Non, cela ne fait plus partie du stage. En revanche, nous continuons à les accompagner à l’aide des recommandations à l’équipage. C’est-à-dire que quand ils voyagent sur un vol Air France, nous pouvons, s’ils le souhaitent, prévenir l’équipage de leur présence. D’ailleurs, lors du stage, ils découvrent aussi que nous sommes tous interchangeables. Cet accompagnement permet de maintenir une continuité entre l’accueil qu’ils ont reçu au stage, tout ce qu’ils ont pu associer de nouveau et de positif autour de leur voyage en avion, et ce relais qui est passé à nos collègues sur les vols.

Ces stages sont-ils efficaces à 100 % ?

Nous avons un excellent taux de satisfaction [dans sa brochure, la compagnie revendique un taux d’efficacité de 95 % — NDLR]. Mais ce qui m’intéresse, c’est de savoir si le stagiaire a atteint, ou pas, l’objectif qu’il s’était fixé. Je fais dans l’individuel. Ce stage n’est pas magique. Ce n’est pas un soin, ni un médicament… C’est une formation. Nous amenons des outils concrets à des personnes qui sont en demande d’astuces pour pouvoir reprendre l’avion. Et en ça, nous sommes très efficaces. Pour ce qui est des angoisses, c’est très variable. On peut continuer à être angoissé et se sentir totalement libre de prendre l’avion. Notre objectif, c’est de permettre à nos stagiaires de pouvoir prendre l’avion plus librement.

Qu’est-ce qui explique que chez certaines personnes, la peur et les angoisses persistent malgré le stage ?

On rentre là dans le psychologique. Mais cette peur n’est absolument pas une fatalité. En général, c’est une question de temps. Cela fait partie de mon travail. Quand je dis que j’assure le suivi, c’est aussi ça. C’est-à-dire de pouvoir identifier ce qui va pouvoir les aider plus, parfois identifier que ce n’est peut-être pas le moment de surmonter cette peur, car ils sont encore fragiles… C’est vraiment pour moi une question de temporalité. Je leur dis toujours que cette peur est tout à fait surmontable, et qu’il n’y a aucune raison qu’ils restent toute leur vie avec.

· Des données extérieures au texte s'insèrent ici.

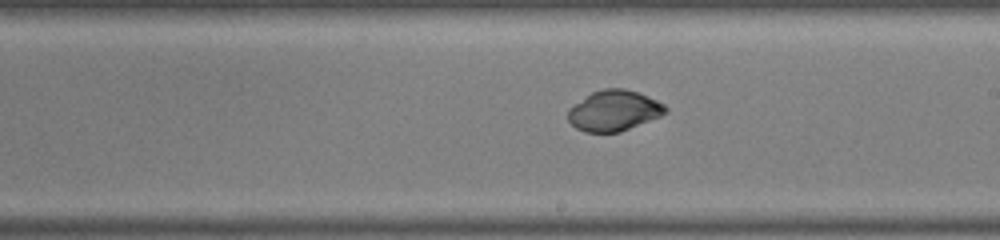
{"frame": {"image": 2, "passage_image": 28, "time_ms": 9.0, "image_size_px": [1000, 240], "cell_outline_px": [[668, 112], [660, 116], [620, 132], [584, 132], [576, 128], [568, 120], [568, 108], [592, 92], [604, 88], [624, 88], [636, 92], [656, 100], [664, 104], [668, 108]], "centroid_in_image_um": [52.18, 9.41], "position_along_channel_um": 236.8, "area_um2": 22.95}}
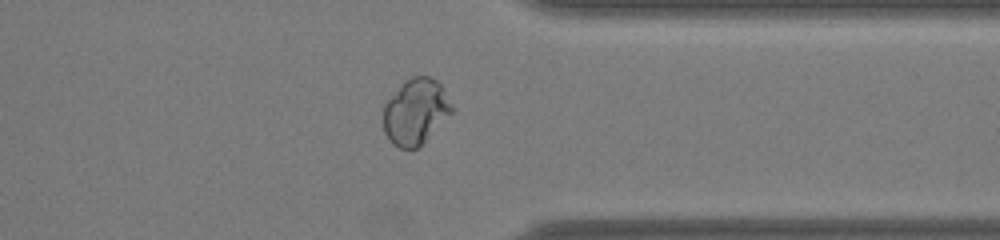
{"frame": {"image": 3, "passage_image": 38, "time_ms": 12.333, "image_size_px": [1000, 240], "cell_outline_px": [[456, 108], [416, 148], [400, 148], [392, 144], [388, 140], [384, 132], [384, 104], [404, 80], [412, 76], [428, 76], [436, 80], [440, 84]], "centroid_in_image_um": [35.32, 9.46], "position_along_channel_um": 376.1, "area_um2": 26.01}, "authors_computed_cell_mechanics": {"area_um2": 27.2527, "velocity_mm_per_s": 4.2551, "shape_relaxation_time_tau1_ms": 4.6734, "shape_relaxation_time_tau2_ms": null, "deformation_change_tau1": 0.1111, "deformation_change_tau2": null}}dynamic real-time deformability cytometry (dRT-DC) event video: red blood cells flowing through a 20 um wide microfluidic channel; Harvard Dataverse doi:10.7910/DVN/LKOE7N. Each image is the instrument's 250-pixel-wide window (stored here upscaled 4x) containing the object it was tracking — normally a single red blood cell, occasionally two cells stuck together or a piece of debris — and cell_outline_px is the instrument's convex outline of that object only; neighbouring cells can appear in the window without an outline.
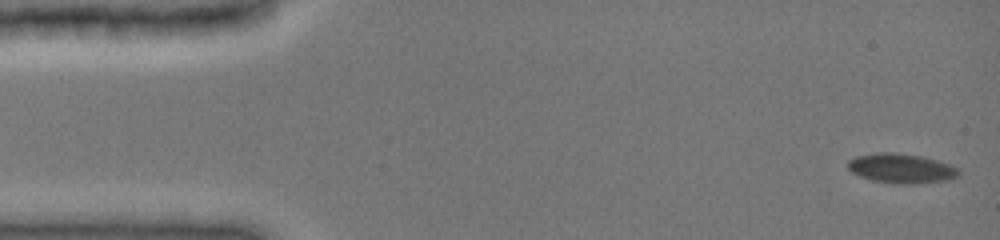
{"species": "common noctule bat (a hibernating species)", "species_latin": "Nyctalus noctula", "temperature_condition": "cold", "stored_images_in_passage": 48, "camera_frame_rate_fps": 3000, "um_per_image_px": 0.085, "animal": {"sex": "female", "body_mass_g": 19.0, "forearm_length_mm": 51.5}, "frame": {"image": 1, "passage_image": 1, "time_ms": 0.0, "image_size_px": [1000, 240], "cell_outline_px": [[960, 172], [956, 176], [948, 180], [916, 184], [896, 184], [872, 180], [860, 176], [852, 172], [848, 168], [848, 160], [856, 156], [880, 152], [892, 152], [920, 156], [936, 160], [960, 168]], "centroid_in_image_um": [76.61, 14.32], "position_along_channel_um": 8.4, "area_um2": 19.07}}
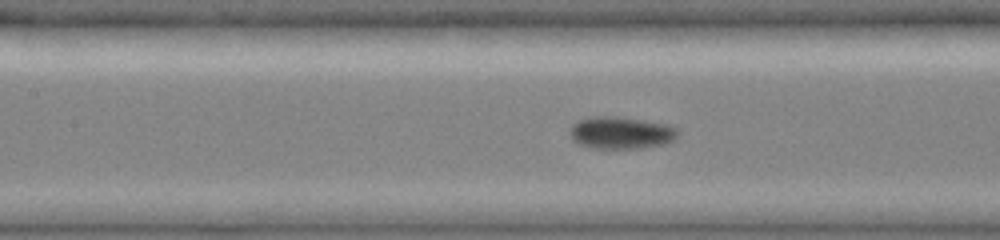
{"frame": {"image": 2, "passage_image": 21, "time_ms": 6.667, "image_size_px": [1000, 240], "cell_outline_px": [[680, 132], [672, 140], [664, 144], [640, 148], [596, 148], [576, 144], [572, 140], [572, 124], [580, 120], [592, 116], [620, 116], [668, 124], [676, 128]], "centroid_in_image_um": [52.8, 11.27], "position_along_channel_um": 154.6, "area_um2": 20.23}}
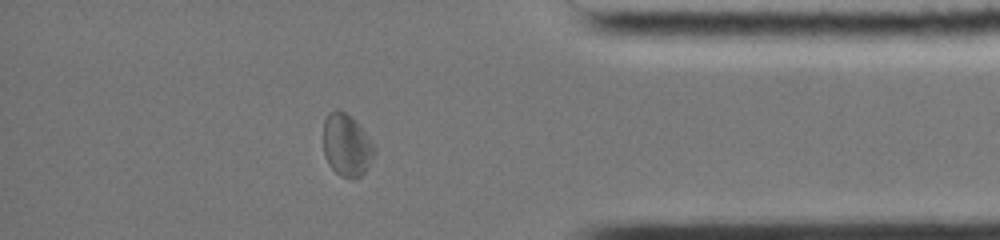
{"frame": {"image": 3, "passage_image": 41, "time_ms": 13.333, "image_size_px": [1000, 240], "cell_outline_px": [[376, 152], [364, 172], [360, 176], [340, 176], [328, 164], [324, 156], [324, 120], [328, 112], [344, 112], [356, 120], [376, 148]], "centroid_in_image_um": [29.46, 12.33], "position_along_channel_um": 405.7, "area_um2": 18.15}, "authors_computed_cell_mechanics": {"area_um2": 18.9295, "velocity_mm_per_s": 3.962, "shape_relaxation_time_tau1_ms": null, "shape_relaxation_time_tau2_ms": 2.4241, "deformation_change_tau1": null, "deformation_change_tau2": 0.0437}}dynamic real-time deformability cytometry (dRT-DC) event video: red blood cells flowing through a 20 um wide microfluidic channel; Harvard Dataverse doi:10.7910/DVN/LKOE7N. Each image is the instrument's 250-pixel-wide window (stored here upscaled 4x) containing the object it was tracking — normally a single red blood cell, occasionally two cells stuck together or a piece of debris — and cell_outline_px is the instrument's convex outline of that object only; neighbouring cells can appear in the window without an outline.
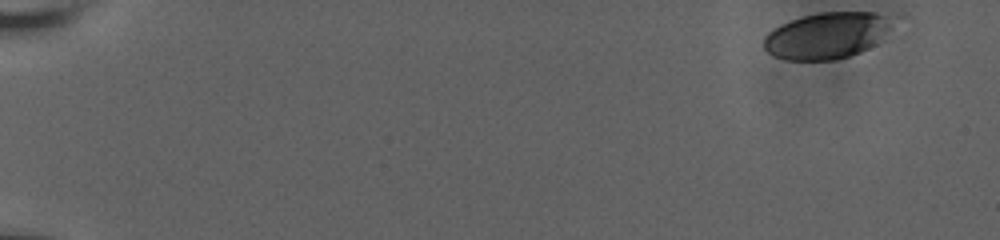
{"species": "human", "species_latin": "Homo sapiens", "temperature_condition": "room temperature", "stored_images_in_passage": 65, "camera_frame_rate_fps": 3000, "um_per_image_px": 0.085, "donor": {"sex": "male"}, "frame": {"image": 1, "passage_image": 1, "time_ms": 0.0, "image_size_px": [1000, 240], "cell_outline_px": [[892, 20], [888, 28], [868, 48], [860, 52], [848, 56], [832, 60], [788, 60], [776, 56], [768, 52], [764, 48], [764, 36], [768, 32], [792, 20], [804, 16], [820, 12], [872, 12], [888, 16]], "centroid_in_image_um": [70.22, 3.02], "position_along_channel_um": 14.8, "area_um2": 33.81}}
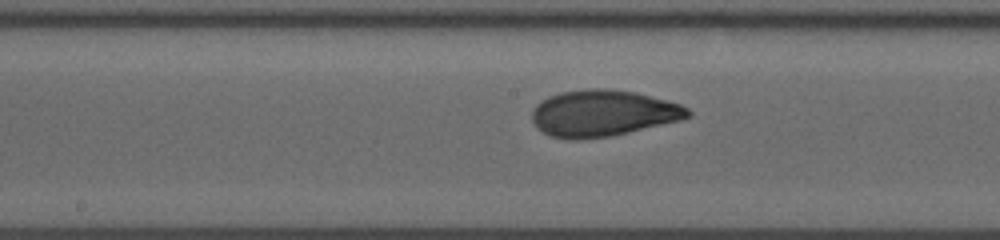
{"frame": {"image": 2, "passage_image": 29, "time_ms": 10.0, "image_size_px": [1000, 240], "cell_outline_px": [[692, 116], [680, 120], [612, 136], [576, 140], [568, 140], [552, 136], [536, 128], [532, 120], [532, 108], [536, 104], [548, 96], [560, 92], [588, 88], [604, 88], [636, 92], [680, 104], [688, 108], [692, 112]], "centroid_in_image_um": [51.22, 9.62], "position_along_channel_um": 197.0, "area_um2": 42.37}}
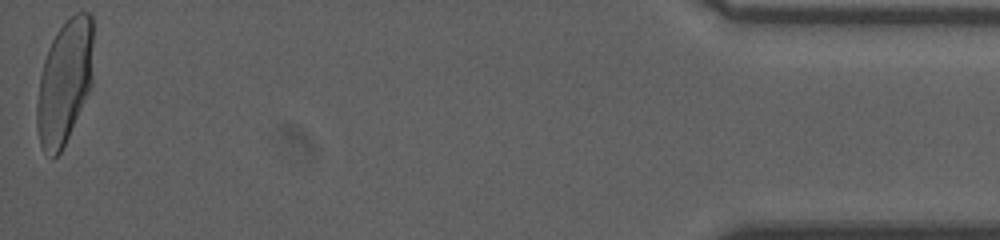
{"frame": {"image": 3, "passage_image": 64, "time_ms": 18.667, "image_size_px": [1000, 240], "cell_outline_px": [[92, 88], [60, 152], [52, 160], [44, 152], [40, 144], [36, 128], [36, 104], [40, 76], [44, 60], [48, 48], [56, 32], [76, 12], [92, 12]], "centroid_in_image_um": [5.48, 7.0], "position_along_channel_um": 429.7, "area_um2": 40.98}, "authors_computed_cell_mechanics": {"area_um2": 40.4022, "velocity_mm_per_s": 3.6418, "shape_relaxation_time_tau1_ms": 5.3433, "shape_relaxation_time_tau2_ms": 0.9476, "deformation_change_tau1": 0.1894, "deformation_change_tau2": 0.0574}}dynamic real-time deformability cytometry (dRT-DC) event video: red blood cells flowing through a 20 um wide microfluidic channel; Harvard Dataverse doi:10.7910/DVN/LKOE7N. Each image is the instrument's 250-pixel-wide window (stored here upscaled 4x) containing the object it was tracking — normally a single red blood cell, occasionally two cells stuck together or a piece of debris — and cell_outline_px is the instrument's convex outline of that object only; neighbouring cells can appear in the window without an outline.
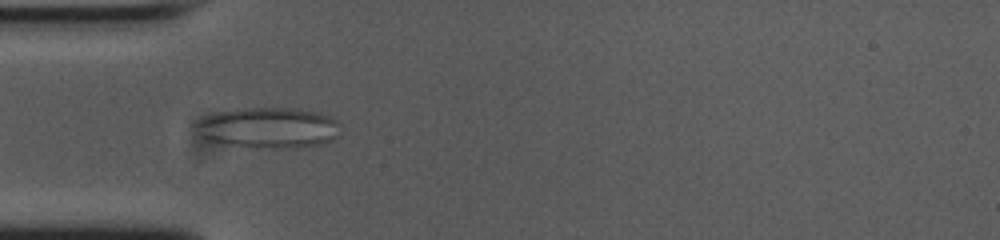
{"species": "common noctule bat (a hibernating species)", "species_latin": "Nyctalus noctula", "temperature_condition": "cold", "stored_images_in_passage": 42, "camera_frame_rate_fps": 3000, "um_per_image_px": 0.085, "animal": {"sex": "female", "body_mass_g": 23.0, "forearm_length_mm": 53.4}, "frame": {"image": 1, "passage_image": 2, "time_ms": 0.333, "image_size_px": [1000, 240], "cell_outline_px": [[340, 136], [332, 140], [316, 144], [232, 144], [212, 140], [204, 136], [192, 124], [204, 116], [236, 108], [296, 108], [320, 112], [336, 120]], "centroid_in_image_um": [22.83, 10.76], "position_along_channel_um": 62.2, "area_um2": 32.25}}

1) Le bilan annuel 2022 de l’Association du transport aérien international (IATA), publié en mars 2023, fait état de 39 accidents, dont cinq mortels, sur un total de plus de 32 millions de vols opérés.

2) D’après une étude réalisée en 2008 par la compagnie Air France auprès de 1 500 stagiaires du centre anti-stress, les principales peurs exprimées étaient : les turbulences (81 %), l’absence de contrôle sur la situation (80 %), le crash (78 %), l’absence de lien avec le sol (72 %), le décollage (69 %), les bruits (66 %), les pannes moteur (59 %), la peur d’avoir peur (53 %), et l’enfermement (43 %).